Does Sydney's biggest theatre company also boast the most experimental season?

Rima Sabina Aouf
September 12, 2013

Overview

The Sydney Theatre Company has revealed a 2014 program that cements its reputation as the home of new and canonical playwriting. At the same time, it's also arguably the most experimental of seasons around, incorporating global theatre trends that look at interactivity and staging shows in unusual spaces.

The centrepiece of the program is a Macbeth as you've never seen it. Starring Hugo Weaving and directed by Kip Williams, the production takes place in the auditorium of the cavernous Sydney Theatre, with the (small) audience sitting on the stage. More than a half-baked scheme, this reconfiguration paves the way for all kinds of unique imagery that flips the familiar on its head.

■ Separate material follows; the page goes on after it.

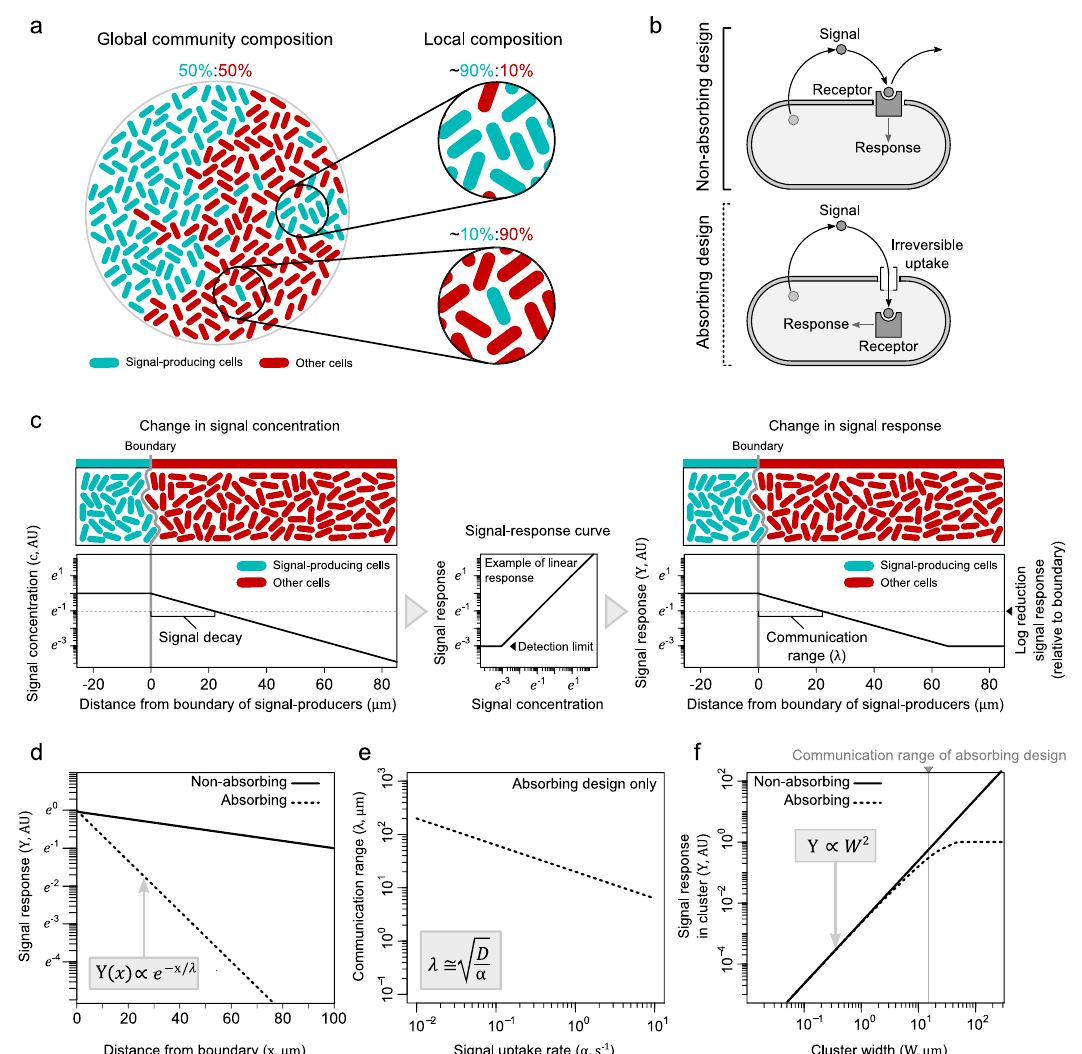
Fig. 1 Predicted communication ranges in absorbing and nonabsorbing quorum-sensing systems. a Differences in community composition at local and global spatial scales. b Quorum-sensing designs (see also Supplementary Fig. 4). c Model setup with clusters of signal-producing cells (blue) embedded in a community of nonproducers (red). In the case of linearity in both signal response and uptake, the spatial decay in the signal concentration (left) corresponds to that in signal response (right). We de fi ne the communication range ( λ ) as the distance from the boundary of signal producers over which the signal response reduces one order of magnitude (on a natural log scale; dashed horizontal line) (see Supplementary Discussion, Section 1.3 and Supplementary Fig. 1). d Decline in signal response ( Y ) in absorbing (dashed line) and nonabsorbing (solid line) systems as a function of the distance ( x , in μ m) from the boundary of signal producers. e Communication range as a function of signal uptake rate ( α ) in absorbing systems (for nonabsorbing systems α ¼ 0). Uptake rates used here are of realistic values for RNPP systems 29,30 and the signal diffusion rate used is 400 μ m 2 s − 1 (Supplementary Discussion, Section 1.4.2). f Average signal response in clusters of signal producers with different widths ( W ). Equations in ( c – e ) show analytical modeling predictions for the absorbing system. For a more detailed mathematical comparison of different quorum-sensing designs see Supplementary Discussion, Section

Earlier in the year is Fight Night, from regular Belgian visitors Ontroerend Goed (A History of Everything) and Adelaide's The Border Project. The show plays out as something of a competition for votes, the progress of which is controlled by the audience via handheld devices. As well as exploring the audience-performer relationship, it aims to reflect on the flaws and manipulations of the democratic system.

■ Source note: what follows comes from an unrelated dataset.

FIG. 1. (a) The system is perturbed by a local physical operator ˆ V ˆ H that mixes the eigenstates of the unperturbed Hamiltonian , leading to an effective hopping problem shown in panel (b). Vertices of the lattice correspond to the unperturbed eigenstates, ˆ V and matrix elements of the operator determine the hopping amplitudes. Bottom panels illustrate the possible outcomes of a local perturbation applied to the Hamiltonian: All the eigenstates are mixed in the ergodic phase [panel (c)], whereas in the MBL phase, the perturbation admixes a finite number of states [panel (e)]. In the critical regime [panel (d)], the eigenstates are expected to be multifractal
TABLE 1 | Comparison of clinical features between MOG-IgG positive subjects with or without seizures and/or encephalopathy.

Other works in the season are in the more traditional, you-sit-there, we-act-here vein of theatre, but many are thrilling all the same. There are two compelling devised works on the menu: Calpurnia Descending comes from the incomparable Sisters Grimm (Little Mercy), who have roped in Paul Capsis for their own spin on the All About Eve film trope of manipulative female proteges. The Long Way Home, meanwhile, looks to be a powerful collaboration between members of the Australian Defence Force and the playwright Daniel Keene. In a project instigated by ADF Chief David Hurley, actors and servicemen will perform a piece of verbatim theatre reflecting on their experiences in Iraq, Afghanistan and East Timor.

Richard Roxburgh pops up at the end of the year in Cyrano de Bergerac, a role which STC artistic director Andrew Upton describes him as being "born to play", not because he's as famously ugly as the poetically gifted romantic (that may require prostheses), but because he has the rare quality of being both "a leading man and a clown".

Other classics of various eras include Mojo, a rowdy, '50s London-set, testosterone-drenched play by Jez Butterworth that's sometimes said to be the 'inspiration' for Lock Stock and Two Smoking Barrels. There's also farce Noises Off; Maxim Gorky's drama Children of the Sun, in an adaptation by Upton first performed at London's National Theatre; and a steadfast David Williamson, Travelling North, starring Baby Boomer favourites Bryan Brown and Greta Scacchi.

New Australian writing comes in the form of Lachlan Philpott's fun M.Rock, based on the true story of elderly nightclub DJ Mamy Rock; Sue Smith's Kryptonite, a rich political drama that comes down to personal missed connections; and Joanna Murray-Smith's Switzerland, an unexpectedly Hitchockian thriller.

Recent international writing is represented by The Effect, another socially conscious play from Lucy Prebble, writer of Enron, this time with a medical spin, and the highfalutin Perplex from German Marius von Mayenburg, a self-reflexive piece of theatre about a couple who return from holiday to find their housesitters have taken over their lives.